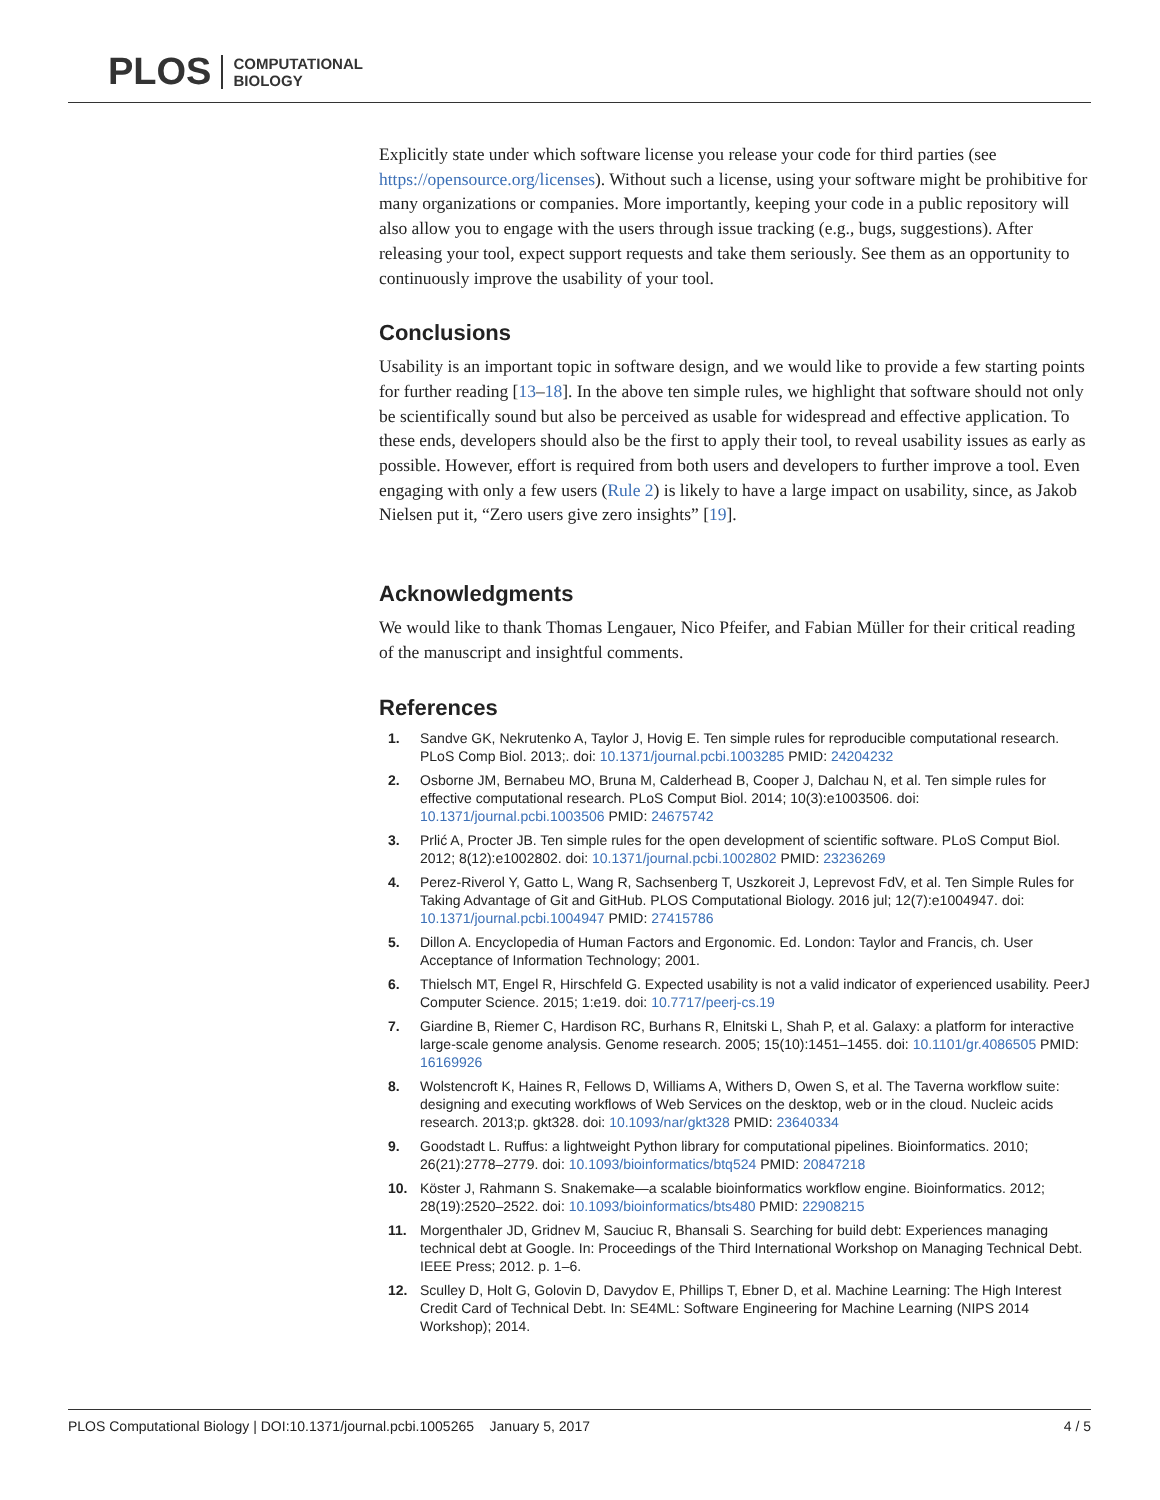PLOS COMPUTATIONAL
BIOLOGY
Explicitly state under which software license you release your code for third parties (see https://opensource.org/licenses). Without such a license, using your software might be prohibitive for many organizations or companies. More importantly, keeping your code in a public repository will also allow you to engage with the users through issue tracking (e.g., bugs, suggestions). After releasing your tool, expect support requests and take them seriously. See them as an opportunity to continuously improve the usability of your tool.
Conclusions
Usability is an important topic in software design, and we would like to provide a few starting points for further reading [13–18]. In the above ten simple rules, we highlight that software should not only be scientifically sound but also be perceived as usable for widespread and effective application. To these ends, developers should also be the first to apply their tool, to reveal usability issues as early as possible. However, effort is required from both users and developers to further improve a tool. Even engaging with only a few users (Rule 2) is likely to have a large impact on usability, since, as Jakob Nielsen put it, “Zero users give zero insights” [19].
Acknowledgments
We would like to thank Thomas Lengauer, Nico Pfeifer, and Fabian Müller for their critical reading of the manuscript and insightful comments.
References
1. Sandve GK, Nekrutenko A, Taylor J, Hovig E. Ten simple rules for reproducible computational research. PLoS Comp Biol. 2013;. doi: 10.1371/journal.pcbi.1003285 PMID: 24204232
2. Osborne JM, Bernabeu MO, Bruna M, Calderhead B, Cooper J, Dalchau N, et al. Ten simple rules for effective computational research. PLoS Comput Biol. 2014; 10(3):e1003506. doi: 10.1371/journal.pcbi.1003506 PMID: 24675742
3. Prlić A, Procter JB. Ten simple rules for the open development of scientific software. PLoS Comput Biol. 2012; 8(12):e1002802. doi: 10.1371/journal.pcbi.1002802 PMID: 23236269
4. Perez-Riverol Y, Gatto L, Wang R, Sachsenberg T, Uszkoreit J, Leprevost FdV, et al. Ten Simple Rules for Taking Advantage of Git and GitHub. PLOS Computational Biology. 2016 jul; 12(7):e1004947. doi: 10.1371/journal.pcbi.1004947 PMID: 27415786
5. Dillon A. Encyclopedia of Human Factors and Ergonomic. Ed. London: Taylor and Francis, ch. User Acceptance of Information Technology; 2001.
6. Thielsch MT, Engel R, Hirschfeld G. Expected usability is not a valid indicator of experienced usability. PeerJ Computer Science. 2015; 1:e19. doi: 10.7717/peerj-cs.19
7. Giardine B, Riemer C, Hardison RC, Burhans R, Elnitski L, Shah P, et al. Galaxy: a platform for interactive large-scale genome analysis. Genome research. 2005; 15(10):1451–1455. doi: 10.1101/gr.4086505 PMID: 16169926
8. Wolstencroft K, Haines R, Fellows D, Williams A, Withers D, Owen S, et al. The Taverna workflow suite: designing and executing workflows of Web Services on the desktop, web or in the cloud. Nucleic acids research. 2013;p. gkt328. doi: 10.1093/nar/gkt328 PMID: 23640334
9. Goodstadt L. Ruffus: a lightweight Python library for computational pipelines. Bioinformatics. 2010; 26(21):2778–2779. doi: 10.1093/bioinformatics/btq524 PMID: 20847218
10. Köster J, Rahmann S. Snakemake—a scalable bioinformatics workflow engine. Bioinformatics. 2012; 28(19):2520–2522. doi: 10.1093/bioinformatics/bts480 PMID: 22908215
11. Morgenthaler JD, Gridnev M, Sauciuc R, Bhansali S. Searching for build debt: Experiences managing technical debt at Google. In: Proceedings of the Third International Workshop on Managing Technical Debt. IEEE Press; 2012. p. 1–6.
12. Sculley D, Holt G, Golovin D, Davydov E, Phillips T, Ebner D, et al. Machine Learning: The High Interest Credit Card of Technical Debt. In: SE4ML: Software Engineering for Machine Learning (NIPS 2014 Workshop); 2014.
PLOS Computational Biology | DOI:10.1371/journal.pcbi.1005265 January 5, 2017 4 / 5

--

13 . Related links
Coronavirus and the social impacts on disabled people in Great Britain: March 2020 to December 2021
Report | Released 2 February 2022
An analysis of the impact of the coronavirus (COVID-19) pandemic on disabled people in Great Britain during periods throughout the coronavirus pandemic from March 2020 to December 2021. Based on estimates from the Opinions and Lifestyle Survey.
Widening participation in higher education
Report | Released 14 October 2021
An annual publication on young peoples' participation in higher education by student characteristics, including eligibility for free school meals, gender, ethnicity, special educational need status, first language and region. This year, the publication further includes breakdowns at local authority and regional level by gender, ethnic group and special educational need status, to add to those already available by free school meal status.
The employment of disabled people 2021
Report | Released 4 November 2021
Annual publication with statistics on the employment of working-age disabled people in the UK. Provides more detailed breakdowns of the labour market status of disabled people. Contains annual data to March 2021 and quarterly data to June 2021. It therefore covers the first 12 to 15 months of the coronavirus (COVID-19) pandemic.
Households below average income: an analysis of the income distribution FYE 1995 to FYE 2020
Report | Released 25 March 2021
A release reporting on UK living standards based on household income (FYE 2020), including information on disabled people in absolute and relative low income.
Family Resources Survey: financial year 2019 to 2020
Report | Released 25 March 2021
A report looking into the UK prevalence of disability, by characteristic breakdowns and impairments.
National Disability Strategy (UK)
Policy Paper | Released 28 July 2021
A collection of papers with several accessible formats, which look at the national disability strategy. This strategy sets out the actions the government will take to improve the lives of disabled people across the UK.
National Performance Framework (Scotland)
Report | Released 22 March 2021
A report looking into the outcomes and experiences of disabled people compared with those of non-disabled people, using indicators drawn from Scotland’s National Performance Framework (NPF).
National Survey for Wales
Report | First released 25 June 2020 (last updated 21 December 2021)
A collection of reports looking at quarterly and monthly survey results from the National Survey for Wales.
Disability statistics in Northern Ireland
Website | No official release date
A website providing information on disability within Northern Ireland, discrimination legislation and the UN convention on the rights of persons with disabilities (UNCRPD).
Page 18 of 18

--

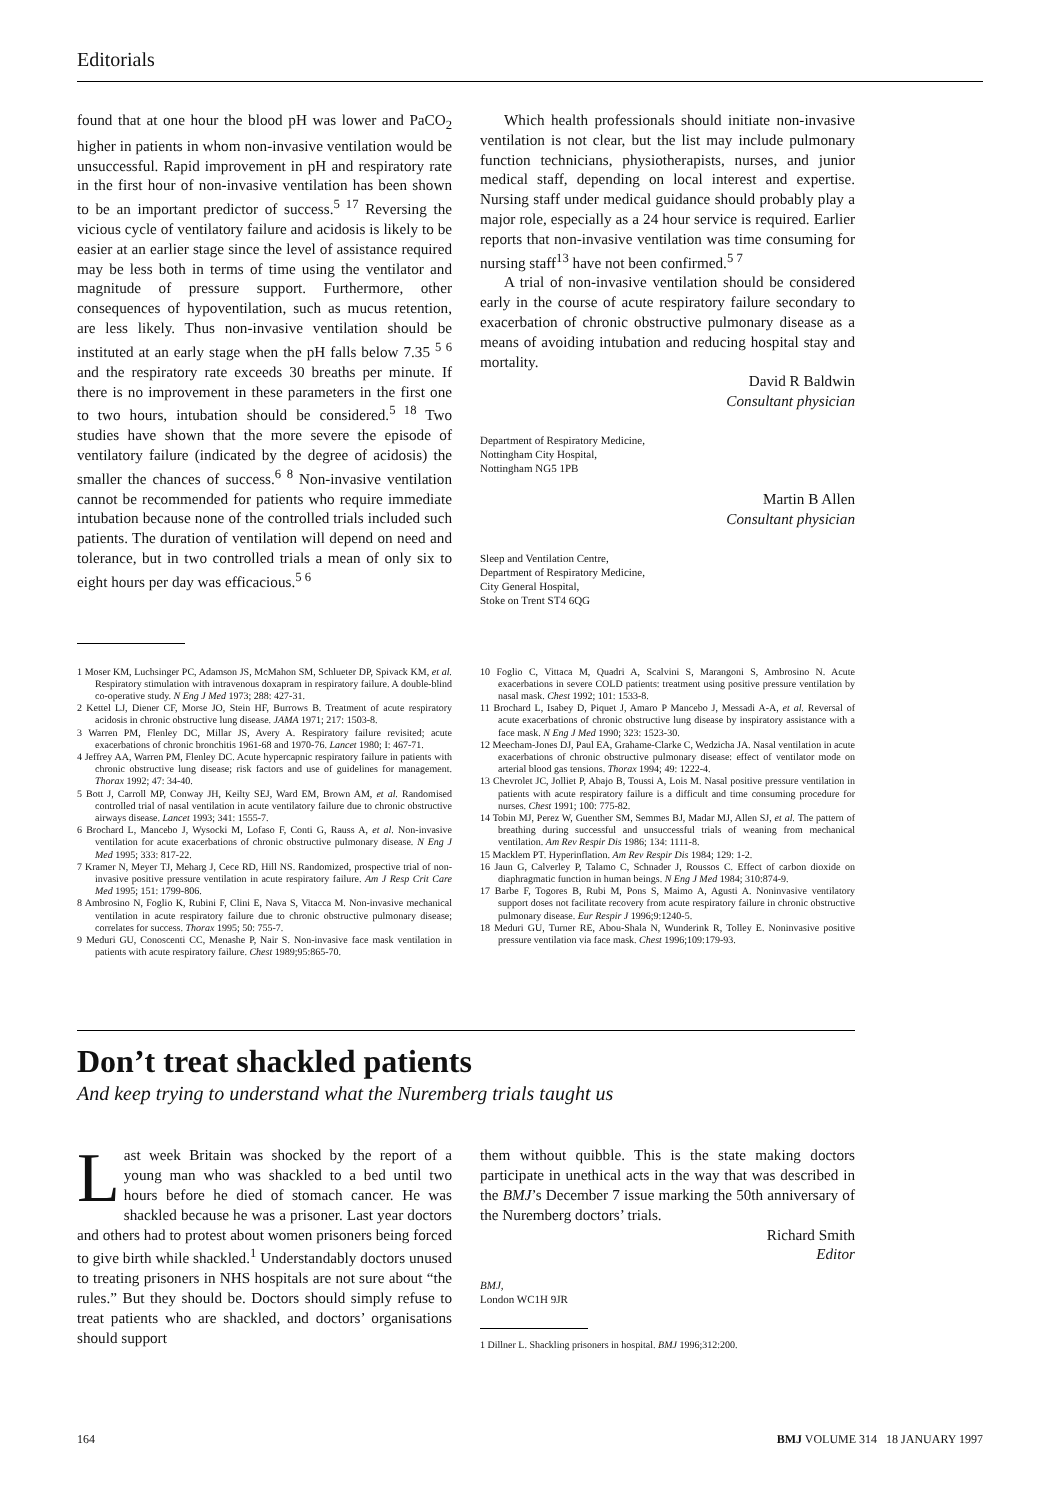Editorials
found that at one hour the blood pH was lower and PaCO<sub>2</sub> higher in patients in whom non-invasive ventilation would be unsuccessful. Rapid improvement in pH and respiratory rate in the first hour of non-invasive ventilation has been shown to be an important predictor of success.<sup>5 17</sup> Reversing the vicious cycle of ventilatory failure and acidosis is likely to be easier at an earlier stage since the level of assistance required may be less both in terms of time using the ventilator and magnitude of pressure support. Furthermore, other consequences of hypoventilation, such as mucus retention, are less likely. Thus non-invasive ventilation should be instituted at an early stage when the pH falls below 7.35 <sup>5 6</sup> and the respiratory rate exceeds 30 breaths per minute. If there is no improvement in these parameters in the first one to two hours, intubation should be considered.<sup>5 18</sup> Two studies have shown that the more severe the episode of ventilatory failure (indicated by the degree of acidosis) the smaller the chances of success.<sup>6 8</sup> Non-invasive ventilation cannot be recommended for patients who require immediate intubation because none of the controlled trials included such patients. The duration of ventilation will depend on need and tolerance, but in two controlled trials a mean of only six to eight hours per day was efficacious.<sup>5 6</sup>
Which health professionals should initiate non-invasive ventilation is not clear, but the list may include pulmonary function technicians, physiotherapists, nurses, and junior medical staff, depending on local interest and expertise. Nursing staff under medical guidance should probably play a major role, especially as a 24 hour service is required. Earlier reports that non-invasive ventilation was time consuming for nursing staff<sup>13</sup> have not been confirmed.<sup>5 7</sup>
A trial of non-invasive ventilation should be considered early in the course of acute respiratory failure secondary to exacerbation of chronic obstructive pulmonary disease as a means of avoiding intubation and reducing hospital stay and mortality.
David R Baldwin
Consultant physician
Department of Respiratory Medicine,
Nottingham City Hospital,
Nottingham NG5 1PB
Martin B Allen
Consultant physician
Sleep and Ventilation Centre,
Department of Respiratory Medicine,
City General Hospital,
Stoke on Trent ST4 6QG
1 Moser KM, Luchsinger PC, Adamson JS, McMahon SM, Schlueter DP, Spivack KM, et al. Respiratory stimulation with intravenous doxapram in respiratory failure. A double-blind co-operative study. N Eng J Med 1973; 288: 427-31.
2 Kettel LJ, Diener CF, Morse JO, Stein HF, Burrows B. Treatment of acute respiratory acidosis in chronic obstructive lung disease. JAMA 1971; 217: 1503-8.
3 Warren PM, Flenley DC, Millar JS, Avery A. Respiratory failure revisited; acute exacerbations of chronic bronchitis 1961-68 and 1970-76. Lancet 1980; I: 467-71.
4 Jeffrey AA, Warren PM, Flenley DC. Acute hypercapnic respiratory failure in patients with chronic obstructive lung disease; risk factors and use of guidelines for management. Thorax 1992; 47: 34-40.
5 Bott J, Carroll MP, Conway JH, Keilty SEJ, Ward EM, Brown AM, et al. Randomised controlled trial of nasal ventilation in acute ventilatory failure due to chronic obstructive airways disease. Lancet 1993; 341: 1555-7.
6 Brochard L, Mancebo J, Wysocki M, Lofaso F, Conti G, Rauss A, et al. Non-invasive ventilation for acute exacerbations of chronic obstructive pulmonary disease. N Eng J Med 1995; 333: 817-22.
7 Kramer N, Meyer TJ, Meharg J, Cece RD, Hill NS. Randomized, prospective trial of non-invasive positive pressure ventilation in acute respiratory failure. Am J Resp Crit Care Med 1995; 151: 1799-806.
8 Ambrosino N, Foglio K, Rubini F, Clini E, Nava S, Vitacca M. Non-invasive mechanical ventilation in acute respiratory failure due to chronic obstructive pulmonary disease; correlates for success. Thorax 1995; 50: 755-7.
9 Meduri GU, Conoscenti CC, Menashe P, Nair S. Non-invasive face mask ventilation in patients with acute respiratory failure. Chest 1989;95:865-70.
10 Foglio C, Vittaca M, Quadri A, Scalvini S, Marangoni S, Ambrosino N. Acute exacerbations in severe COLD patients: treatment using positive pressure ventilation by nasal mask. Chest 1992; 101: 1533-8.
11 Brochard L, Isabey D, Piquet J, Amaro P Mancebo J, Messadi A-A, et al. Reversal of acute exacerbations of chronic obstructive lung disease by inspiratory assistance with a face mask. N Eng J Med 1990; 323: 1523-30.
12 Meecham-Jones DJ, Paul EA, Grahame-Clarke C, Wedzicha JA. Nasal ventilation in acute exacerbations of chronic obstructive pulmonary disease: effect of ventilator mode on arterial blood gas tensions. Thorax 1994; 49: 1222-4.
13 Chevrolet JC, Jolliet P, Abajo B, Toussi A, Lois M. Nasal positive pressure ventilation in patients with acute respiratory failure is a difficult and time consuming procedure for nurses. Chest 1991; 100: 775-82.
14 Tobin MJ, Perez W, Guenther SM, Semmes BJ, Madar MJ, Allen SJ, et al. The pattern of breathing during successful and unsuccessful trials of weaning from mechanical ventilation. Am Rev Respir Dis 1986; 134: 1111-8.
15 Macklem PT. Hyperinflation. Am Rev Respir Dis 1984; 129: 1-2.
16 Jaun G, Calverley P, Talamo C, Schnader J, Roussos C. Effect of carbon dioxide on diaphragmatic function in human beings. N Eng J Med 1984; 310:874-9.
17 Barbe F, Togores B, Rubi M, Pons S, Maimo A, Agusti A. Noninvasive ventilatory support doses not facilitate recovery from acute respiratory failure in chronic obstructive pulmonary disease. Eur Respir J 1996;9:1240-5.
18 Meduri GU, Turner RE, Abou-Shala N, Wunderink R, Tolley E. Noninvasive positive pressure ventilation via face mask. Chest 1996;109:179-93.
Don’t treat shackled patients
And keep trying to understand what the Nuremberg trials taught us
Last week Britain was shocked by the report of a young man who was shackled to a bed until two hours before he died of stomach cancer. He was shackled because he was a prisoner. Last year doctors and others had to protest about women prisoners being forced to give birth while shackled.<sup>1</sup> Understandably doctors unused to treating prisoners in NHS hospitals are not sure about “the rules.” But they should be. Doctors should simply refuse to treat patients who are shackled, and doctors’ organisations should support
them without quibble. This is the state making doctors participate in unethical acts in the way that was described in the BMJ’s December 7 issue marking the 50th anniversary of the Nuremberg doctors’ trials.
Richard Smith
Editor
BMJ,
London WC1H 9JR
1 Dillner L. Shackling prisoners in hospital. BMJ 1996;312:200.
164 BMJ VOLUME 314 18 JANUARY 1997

▶ _WHAT YOU WILL DO_: Copy the lines of the data above exactly as written, beginning with the line containing "10 Foglio C, Vittaca" and ending with the line containing "11 Brochard L, Isabey", and leave out all other lines.

▶ _RESULT OF THIS EXERCISE_:
10 Foglio C, Vittaca M, Quadri A, Scalvini S, Marangoni S, Ambrosino N. Acute exacerbations in severe COLD patients: treatment using positive pressure ventilation by nasal mask. Chest 1992; 101: 1533-8.
11 Brochard L, Isabey D, Piquet J, Amaro P Mancebo J, Messadi A-A, et al. Reversal of acute exacerbations of chronic obstructive lung disease by inspiratory assistance with a face mask. N Eng J Med 1990; 323: 1523-30.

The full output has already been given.